WASHINGTON — Republican Kentucky Sen. Rand Paul ended his 10-and-a-half hour filibuster of the USA Freedom Act. Paul spoke to reporters after he walked off the floor shortly before midnight, saying he was tired, his voice was going out, and he was ready to go home.
“I think we accomplished something by having [this discussion]. And it was kind of nice to have bipartisan support and have people come down,” he said. “I think there’s unanimity among a lot of us that the bulk collection ought to end. And I think as we went through the arguments, I think it’s pretty clear that nobody that’s really being honest with themselves believes that the Patriot Act really justifies this.”
The USA Freedom Act contains a measure that would extend the National Security Agency’s surveillance program, which collects bulk metadata of phone calls made by Americans.
Paul gave no indication to Senate leadership he would take the floor, placing Senate Majority Leader Mitch McConnell, a fellow Kentuckian, in an awkward situation.
Although Paul took the floor for the majority of the legislative day, did he really accomplish anything?
“I think so,” he answered. “I think it’s delayed it for another day now, because they’re not going to do anything after midnight. I think it delays it a day so it does give us a little more leverage.”
“I’m trying to demand votes,” Paul continued. “I think also depending on what the reaction of what the public is — if the public reacts in a good way, maybe they’ll be more inclined to give me votes.”
Two Republican presidential candidates, Florida Sen. Marco Rubio and Texas Sen. Ted Cruz, were in the upper chamber during the filibuster. Rubio presided in the chair and made no comments in support of Paul, while Cruz joined Paul and Utah Sen. Mike Lee on the floor around 11:30 p.m.
Sen. Paul, however, told The Daily Caller he appreciates the support of Cruz and Lee. “We’re not exactly on the same page, but I think we are all opponents of the bulk collection of records.”
Paul had his critics, too. New York Republican Rep. Peter King told The Daily Caller early Wednesday night, “He’s totally wrong. He’s irresponsible, and he’s hurting our national security.”
Oklahoma Republican Sen. Jim Inhofe appeared irritated by Paul’s filibuster, because it forced South Dakota Republican Sen. Mike Rounds, a freshman, to cancel his maiden floor speech.
“I went over there, because Sen. Mike Rounds was supposed to give his maiden speech at 5 ‘o clock and he had already primed all the media,” Inhofe told TheDC, noting how long Rounds has waited to get into the floor schedule. “Of course he can’t do it now. It’s just a discourteous thing to be doing.”
Rounds was previously scheduled to introduce the bipartisan RESTORE Resolution, which aims at permanently ending agency overregulation, but Paul’s filibuster canceled Round’s speech.
A bipartisan letter of 60 house members sent a letter to Senate leadership criticizing the changes made to the USA Freedom Act bill that was passed in the House last week.
Georgia Democratic Rep. John Lewis was one of 29 Democrats to sign the letter.

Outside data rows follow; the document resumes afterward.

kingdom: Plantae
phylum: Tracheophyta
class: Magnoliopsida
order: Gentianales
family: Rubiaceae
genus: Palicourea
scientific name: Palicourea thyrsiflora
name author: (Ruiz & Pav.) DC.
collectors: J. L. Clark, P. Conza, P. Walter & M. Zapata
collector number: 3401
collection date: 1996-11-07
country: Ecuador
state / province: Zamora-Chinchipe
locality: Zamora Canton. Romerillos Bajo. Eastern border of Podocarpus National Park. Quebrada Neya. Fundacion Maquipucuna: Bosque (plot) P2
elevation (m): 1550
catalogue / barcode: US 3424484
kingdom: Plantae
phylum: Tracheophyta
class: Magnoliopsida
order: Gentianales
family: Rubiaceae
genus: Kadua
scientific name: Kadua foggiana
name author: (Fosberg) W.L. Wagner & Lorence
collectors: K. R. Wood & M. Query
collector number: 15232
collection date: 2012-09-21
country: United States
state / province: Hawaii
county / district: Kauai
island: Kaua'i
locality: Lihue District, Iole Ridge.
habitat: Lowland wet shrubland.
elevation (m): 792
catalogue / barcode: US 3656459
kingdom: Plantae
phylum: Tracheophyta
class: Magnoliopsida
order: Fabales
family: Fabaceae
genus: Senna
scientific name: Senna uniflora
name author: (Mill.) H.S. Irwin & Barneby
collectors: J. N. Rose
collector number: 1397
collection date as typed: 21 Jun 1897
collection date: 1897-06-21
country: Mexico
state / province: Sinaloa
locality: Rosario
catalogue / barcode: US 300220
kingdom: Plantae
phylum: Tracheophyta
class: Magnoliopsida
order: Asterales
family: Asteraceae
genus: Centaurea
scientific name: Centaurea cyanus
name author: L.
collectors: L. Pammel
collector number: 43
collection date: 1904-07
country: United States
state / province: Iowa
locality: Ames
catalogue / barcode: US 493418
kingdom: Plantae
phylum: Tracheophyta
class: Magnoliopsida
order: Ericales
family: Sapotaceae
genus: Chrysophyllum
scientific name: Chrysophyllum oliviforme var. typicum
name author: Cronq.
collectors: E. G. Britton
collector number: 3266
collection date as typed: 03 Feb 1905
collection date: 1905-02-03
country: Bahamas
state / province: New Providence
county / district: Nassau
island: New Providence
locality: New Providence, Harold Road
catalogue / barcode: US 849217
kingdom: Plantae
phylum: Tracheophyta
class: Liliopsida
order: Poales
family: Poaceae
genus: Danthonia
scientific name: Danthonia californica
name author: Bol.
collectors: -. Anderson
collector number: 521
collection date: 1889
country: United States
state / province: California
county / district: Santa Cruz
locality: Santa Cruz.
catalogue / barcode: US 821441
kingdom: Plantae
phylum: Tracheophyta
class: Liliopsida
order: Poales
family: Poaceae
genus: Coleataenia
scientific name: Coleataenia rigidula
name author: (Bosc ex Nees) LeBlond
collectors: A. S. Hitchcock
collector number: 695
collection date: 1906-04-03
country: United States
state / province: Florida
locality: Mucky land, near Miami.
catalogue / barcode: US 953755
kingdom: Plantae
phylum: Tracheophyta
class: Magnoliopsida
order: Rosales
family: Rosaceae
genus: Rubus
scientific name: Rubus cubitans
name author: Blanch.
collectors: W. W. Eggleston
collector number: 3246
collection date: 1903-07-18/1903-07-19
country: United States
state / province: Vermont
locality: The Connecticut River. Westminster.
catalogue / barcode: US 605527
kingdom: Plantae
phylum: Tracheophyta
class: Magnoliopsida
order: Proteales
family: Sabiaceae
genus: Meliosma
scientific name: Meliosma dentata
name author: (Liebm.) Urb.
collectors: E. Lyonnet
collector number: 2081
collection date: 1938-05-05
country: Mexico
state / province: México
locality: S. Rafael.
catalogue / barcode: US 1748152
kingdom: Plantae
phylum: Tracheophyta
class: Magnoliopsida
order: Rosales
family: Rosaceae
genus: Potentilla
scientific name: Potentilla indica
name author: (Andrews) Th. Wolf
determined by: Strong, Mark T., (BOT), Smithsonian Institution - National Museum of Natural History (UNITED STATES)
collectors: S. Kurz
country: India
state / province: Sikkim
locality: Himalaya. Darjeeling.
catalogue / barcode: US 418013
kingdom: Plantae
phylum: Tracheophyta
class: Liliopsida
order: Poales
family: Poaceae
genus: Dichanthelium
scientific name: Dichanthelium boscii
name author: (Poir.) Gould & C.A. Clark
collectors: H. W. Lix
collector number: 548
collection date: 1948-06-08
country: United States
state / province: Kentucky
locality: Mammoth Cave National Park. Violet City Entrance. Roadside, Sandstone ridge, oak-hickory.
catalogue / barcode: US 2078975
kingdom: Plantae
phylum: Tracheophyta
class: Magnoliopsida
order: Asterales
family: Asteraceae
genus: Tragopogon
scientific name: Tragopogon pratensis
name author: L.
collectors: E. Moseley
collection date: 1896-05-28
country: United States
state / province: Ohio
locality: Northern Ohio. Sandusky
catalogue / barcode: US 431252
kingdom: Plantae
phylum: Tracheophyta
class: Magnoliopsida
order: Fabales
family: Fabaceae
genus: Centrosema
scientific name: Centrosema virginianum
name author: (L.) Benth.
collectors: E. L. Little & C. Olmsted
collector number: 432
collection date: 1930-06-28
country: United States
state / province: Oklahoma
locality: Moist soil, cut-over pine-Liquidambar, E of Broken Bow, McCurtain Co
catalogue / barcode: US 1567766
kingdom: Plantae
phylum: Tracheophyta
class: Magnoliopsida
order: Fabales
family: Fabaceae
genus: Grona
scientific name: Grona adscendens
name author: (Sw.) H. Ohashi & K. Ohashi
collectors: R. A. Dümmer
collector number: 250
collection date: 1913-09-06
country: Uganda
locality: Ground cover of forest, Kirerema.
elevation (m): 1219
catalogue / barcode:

He told TheDC, “Well I just think it’s the right thing to do. We went through [government surveillance] during the height of the civil rights movement with the federal government spying on many of us, and I don’t like the invasion of privacy.”
Maryland Democratic Rep. Chris Van Hollen, another co-signer, agreed, telling TheDC “I think the bill that passed the House needed some changes and that was the gist of it. I think Democrats are standing on principle on this issue.”
House Homeland Security Committee Chairman Michael McCaul wished that the Senate would just pass the same bill approved by the lower chamber “with overwhelming bipartisan support.”
“It’s unfortunate that our leadership is not on the same page on this one,” he said adding, “Obviously, we passed a different bill than what McConnell is pushing for, and I think you’re probably going to see a filibuster now, and I think at the end of the day, they’ll end up passing our bill, which I think would have been a better strategy in the first place.”
Paul made reassurances that his relationship with McConnell is not damaged, however. “We have a good relationship. We are friends. We disagree on this issue, and I’m able to take disagreement. We have disagreements in our caucus all the time. I don’t think this will hurt our friendship,” he told TheDC as he left the Capitol for the night.